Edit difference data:
-*-

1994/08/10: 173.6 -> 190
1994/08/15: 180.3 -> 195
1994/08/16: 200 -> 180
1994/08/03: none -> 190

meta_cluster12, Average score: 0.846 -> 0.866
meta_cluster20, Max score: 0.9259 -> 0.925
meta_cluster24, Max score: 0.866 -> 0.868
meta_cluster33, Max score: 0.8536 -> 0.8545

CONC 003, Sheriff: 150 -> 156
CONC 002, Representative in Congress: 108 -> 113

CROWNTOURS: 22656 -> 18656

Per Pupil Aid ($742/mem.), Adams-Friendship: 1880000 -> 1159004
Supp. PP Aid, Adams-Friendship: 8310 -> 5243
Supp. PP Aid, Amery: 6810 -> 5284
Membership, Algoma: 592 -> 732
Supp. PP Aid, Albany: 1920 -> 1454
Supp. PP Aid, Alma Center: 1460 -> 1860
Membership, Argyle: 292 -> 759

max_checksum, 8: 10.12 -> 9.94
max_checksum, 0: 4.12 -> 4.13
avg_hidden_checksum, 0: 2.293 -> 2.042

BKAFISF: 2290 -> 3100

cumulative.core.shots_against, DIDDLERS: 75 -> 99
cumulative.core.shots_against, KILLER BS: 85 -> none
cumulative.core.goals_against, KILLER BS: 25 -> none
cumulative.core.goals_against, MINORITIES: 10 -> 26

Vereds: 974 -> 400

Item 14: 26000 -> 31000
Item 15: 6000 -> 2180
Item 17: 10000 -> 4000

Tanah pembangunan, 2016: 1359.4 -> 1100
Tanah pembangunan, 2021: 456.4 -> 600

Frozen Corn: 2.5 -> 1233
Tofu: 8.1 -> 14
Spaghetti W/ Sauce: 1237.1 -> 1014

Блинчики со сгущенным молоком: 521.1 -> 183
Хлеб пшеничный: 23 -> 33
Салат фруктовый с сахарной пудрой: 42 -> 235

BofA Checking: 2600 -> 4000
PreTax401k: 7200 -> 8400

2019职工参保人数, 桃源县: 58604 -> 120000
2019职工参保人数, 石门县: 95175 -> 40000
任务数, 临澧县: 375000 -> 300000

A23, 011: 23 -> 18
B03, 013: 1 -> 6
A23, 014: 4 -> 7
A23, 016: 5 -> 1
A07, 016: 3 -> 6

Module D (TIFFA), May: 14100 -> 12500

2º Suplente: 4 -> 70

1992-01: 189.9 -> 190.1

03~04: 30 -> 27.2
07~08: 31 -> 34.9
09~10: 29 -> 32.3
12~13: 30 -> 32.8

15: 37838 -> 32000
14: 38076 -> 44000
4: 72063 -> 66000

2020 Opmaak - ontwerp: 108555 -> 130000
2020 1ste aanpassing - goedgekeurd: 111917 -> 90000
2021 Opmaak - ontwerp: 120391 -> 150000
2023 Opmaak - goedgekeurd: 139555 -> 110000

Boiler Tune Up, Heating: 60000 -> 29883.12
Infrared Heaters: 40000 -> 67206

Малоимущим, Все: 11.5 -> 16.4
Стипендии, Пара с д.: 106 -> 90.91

-*-

* **The problem**: Look through the data above and report every line in which "Opmaak" appears.

* **Exercise solution**:
2020 Opmaak - ontwerp: 108555 -> 130000
2021 Opmaak - ontwerp: 120391 -> 150000
2023 Opmaak - goedgekeurd: 139555 -> 110000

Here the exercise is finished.